Attending the program and speaking afterward, Minger said there had been a variety of safety issues at the high-rise dormitory where her son lived that had gone unaddressed for years as well as a previously set fire that had been reported as an accident. Adding to the tragedy was that Minger feared for her son’s safety before the fire and did not want him living in the dorm. Though he was a gifted classical singer and an aspiring journalist, Michael suffered from organizational and spatial disabilities that his mother believed made him vulnerable.

“The authorities so sadly failed us and frankly told us lies,” she said of her experience following her son’s death.

The film depicts Minger’s work as an activist for campus safety who successfully campaigned for laws to better protect college students. That work, she said, has led to more stringent fire safety laws in seven states, including Kentucky.

Following the film, a panel including Minger, Assistant Vice President for Residential Learning & Inclusion Travis Douglas, Clery Center Executive Director Alison Kiss, Mark McAvoy, deputy chief of the Glassboro Fire Department, and resident assistant Chase Pecoraro discussed the importance of fire safety on campus.

The program was held nearly a year to the day following an April 7, 2017 fire at Mimosa Hall on Rowan’s main Glassboro campus that caused water and smoke damage to one room but resulted in no injuries.

McAvoy said following a fatal 2000 fire at Boland Hall on the campus of Seton Hall University all New Jersey dormitories were retrofitted with sprinklers but that the existence of sprinklers alone does not equate to a fire safe campus.

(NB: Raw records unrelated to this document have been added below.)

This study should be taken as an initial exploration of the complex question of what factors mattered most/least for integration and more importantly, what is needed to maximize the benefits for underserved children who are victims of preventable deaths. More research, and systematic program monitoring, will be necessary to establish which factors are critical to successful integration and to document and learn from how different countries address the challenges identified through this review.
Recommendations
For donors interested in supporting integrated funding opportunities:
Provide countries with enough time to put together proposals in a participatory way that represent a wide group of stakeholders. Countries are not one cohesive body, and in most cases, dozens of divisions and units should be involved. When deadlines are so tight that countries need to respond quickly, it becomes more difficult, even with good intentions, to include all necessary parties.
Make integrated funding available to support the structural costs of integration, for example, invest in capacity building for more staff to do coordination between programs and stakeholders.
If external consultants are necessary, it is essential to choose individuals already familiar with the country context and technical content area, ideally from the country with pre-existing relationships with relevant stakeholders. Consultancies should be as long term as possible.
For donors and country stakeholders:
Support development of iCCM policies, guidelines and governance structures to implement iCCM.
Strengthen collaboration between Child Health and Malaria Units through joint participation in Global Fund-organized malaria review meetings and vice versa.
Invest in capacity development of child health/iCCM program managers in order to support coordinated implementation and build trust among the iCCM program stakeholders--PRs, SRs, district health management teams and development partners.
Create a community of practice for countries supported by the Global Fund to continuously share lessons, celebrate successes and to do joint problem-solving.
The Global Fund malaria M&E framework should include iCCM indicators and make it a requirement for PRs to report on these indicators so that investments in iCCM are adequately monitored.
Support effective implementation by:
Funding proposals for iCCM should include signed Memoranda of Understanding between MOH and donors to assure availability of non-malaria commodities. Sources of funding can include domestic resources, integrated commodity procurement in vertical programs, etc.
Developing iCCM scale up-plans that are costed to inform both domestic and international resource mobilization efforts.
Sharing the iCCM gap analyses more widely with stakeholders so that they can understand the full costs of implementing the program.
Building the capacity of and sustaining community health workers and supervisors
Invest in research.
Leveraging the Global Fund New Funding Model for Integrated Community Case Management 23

He noted that there have been cases where students came to disregard fire alarms after a series of false alarms went off.

“The fact is, fires do happen, and you have to treat every alarm as if there is a fire,” he said.

Douglas said Rowan continually trains dormitory staff and students about fire safety, training that starts before students even arrive for classes.

“Fire safety discussions start as early as orientation, followed by additional discussions move-in day, followed by health & safety inspections during the year,” he said. “Our goal is to make sure students are safe… and we put this information in front of them again and again.”

Nicolae, whose film is scheduled for broadcast on regional PBS stations, said she met Minger initially while making short campus safety films for the Clery Center and was moved to document her story.

“Gail is one of the most important advocates for campus fire safety today,” she said.